Monday, October 24, 2011

Is That a Gut Feeling...Or Gas?

Gah, my evaluation from work is coming up and I find out if I get to stay a lil while longer or if I get the axe. I have a feeling my boss will choose the former.

I don't know why she would, because I've had a slight incident at work with a kid that I wish didn't exist. Since then, I've been to work ON TIME, called out only once because I was genuinely ill and had no other complaints (that I know of). I hope the one run-in I had with my boss doesn't effect my evaluation.

I start my volunteer work tomorrow at the Family Tree. I decided to volunteer to give myself something to do. I'm so bored and on empty. Work, for a while there, drained me so much.
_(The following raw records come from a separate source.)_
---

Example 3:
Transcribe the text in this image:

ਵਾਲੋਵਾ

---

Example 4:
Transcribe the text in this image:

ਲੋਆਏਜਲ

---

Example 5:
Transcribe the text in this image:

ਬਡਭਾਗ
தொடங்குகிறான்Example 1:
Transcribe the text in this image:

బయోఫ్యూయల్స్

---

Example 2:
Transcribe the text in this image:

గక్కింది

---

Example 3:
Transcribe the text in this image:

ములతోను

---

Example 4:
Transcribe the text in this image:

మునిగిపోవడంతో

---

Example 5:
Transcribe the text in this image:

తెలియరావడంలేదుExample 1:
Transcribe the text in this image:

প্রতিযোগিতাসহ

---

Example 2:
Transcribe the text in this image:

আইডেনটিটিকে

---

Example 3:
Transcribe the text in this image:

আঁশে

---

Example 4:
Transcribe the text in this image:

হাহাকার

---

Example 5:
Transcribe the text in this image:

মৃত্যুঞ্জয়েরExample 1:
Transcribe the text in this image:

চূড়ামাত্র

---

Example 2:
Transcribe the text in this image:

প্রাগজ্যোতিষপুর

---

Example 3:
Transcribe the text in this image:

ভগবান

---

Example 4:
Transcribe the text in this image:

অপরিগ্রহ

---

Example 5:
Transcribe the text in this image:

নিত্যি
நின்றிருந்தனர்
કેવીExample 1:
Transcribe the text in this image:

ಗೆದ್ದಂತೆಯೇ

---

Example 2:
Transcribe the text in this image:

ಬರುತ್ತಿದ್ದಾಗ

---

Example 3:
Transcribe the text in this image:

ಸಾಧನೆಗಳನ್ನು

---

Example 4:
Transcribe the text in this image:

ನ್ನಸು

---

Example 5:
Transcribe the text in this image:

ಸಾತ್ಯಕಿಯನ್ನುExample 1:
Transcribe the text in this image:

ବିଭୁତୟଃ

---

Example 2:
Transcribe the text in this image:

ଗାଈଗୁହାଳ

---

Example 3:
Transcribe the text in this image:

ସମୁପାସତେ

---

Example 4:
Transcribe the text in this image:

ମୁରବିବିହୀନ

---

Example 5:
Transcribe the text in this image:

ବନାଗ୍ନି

The kids were just acting up so bad that I would come home physicaly, mentally, and emotionally exhausted. I've been sleeping a lot lately because I'm just tired. A vacation would be awesome but I don't have any time just yet. At the Family Tree, I'll be doing paper work and NOT dealing with children or teaching parenting classes. I want something a little more relaxing. I hope that I can just sit at a desk and do work and not have to get up and curse people out. Gah.

I've also been getting into contact with people in the Criminal Justice programs at Towson and University of Baltimore. I'd really like to get my MS in Criminal Justice but I can still get into the field with a MS in Social Work (which I don't want to do. Its dumb.).

I have a lot of things going on to keep me busy and stressed out. The busier I am the better though.